Challenge 1
In the forum thread below about a toddler who loves crashing toy cars, reproduce the stretch from "He's all boy" through "weird but I do!" word for word.

Page
◇ ◇ ◇
2.5 year old DS who is obsessed with all things vehicular loves to crash his cars and trains. He is a pretty sweet sensitive boy (cries that the place wont stop for the little bird in "Are you my Mother")

Aggressive crashy play is good, it is a way to experience and figure out stuff in a safe way. If you are worried about toys getting broken then find some more sturdy toys (DS Thomas trains and dinky cars take tons of abuse) or pick up a bag of used dinky cars at a thrift store for your son to play crash with.

As fas as him understanding that in real car crashes people get hurt or sometimes die and that others are sad is way too abstract to him now. Toddlers are very egocentric and it is hard for them to see other people's perspective they are just not their developmentally.

Don't worry I am sure your boy will be sweet and sensitive as it sounds like he has good role models that treat him with love and sensitivity.









Just wanted to add that DS has never been to a smash-up derby but I bet he would love it. He has however been in a real car crash last year and he was not loving it (everyone was ok, just shook up)


----------



## crunchy_mommy (Mar 29, 2009)

my DS loves crashing things! I don't think this means anything about your son's personality or inner aggression!! I think it's just a cool new fun thing he discovered.

DS likes to crash anything into something else -- cars into the couch, toys into each other, the broom into the baseboards, anything really, all accompanied by him say "CAF!" (his word for crash). It all started when he was playing in a ride-in car at the playground & accidentally crashed into something & I said, "OH you crashed!!" He doesn't show any other signs of aggression & the crashing isn't aggressive either (I would really call it a 'bump' but he's more excited about 'crash!')









We don't discourage it but we do make sure he is only doing 'safe' crashes -- i.e. 'We don't crash into people, but you can crash into this wall here!'


----------



## JessicaS (Nov 18, 2001)

I think it is perfectly normal for kids to enjoy crashing cars.









It will not affect how sweet or empathetic he is.


----------



## starbuckmom (Aug 2, 2010)

He's all boy mama, sorry. My boys love to drop, throw, crash, squish, kick etc. They are all boys and I love them even more for it!! I know it sounds weird but I do!

My oldest and his best friend crash cars all the time when they are together and my ds is sweet, kind and loving when he wants to be. He is gentle with us and his brothers. He loves to hug and kiss and tickle and cuddle.


----------
◇ ◇ ◇
[Dataset records]

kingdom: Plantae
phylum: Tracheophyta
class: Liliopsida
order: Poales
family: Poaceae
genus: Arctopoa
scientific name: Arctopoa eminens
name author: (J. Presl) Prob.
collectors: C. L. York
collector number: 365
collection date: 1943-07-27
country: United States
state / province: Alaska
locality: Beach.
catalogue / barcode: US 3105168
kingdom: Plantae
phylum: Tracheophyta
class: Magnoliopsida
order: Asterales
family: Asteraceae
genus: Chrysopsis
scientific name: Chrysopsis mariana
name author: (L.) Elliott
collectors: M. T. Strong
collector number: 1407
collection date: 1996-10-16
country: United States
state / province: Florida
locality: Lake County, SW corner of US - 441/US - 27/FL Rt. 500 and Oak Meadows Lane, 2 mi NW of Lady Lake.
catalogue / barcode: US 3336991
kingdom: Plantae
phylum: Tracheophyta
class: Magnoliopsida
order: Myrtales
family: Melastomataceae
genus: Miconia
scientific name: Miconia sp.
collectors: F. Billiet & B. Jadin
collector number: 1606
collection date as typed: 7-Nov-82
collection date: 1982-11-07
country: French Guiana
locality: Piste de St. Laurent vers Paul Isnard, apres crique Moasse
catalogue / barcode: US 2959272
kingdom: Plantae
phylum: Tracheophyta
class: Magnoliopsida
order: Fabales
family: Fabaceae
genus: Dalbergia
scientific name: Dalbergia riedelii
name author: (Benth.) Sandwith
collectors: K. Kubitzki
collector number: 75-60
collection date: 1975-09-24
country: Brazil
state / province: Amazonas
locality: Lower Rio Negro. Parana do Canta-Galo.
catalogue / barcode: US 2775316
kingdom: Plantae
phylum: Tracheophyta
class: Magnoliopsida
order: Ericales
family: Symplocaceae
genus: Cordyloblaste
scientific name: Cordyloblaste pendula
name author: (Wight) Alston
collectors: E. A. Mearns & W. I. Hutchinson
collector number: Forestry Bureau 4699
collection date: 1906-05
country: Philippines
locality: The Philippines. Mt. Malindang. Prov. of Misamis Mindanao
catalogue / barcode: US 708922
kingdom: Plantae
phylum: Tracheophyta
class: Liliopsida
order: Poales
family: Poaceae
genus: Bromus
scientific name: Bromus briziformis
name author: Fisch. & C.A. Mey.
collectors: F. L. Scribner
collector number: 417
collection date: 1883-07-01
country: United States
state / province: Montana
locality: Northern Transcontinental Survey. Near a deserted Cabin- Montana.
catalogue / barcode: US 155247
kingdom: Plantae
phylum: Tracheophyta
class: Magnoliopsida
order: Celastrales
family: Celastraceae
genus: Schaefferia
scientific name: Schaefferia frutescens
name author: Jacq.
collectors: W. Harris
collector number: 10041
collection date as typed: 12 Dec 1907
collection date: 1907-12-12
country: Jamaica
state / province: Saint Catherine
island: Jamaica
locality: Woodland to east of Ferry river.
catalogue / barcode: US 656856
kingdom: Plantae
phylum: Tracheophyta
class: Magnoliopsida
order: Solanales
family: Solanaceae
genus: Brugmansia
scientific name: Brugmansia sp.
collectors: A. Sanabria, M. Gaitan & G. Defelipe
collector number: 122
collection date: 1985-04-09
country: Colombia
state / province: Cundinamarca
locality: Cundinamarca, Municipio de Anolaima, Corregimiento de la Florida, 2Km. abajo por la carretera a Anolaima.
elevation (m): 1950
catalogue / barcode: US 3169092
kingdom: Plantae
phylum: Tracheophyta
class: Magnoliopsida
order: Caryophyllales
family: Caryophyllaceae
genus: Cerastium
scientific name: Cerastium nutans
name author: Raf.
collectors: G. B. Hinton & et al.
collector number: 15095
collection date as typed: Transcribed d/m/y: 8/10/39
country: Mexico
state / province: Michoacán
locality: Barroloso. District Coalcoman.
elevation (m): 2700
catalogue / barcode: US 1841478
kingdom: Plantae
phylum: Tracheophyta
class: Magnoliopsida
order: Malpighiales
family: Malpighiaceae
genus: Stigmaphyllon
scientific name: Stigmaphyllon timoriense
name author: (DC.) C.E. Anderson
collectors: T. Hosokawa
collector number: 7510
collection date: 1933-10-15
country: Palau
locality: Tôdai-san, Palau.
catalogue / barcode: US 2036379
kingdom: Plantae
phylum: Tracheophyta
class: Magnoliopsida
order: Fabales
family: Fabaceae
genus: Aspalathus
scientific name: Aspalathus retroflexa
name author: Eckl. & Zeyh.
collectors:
◇ ◇ ◇
Challenge 2
List every line of the records above that contains the string "author", matching case.

Exercise response 1
He's all boy mama, sorry. My boys love to drop, throw, crash, squish, kick etc. They are all boys and I love them even more for it!! I know it sounds weird but I do!

Exercise response 2
name author: (J. Presl) Prob.
name author: (L.) Elliott
name author: (Benth.) Sandwith
name author: (Wight) Alston
name author: Fisch. & C.A. Mey.
name author: Jacq.
name author: Raf.
name author: (DC.) C.E. Anderson
name author: Eckl. & Zeyh.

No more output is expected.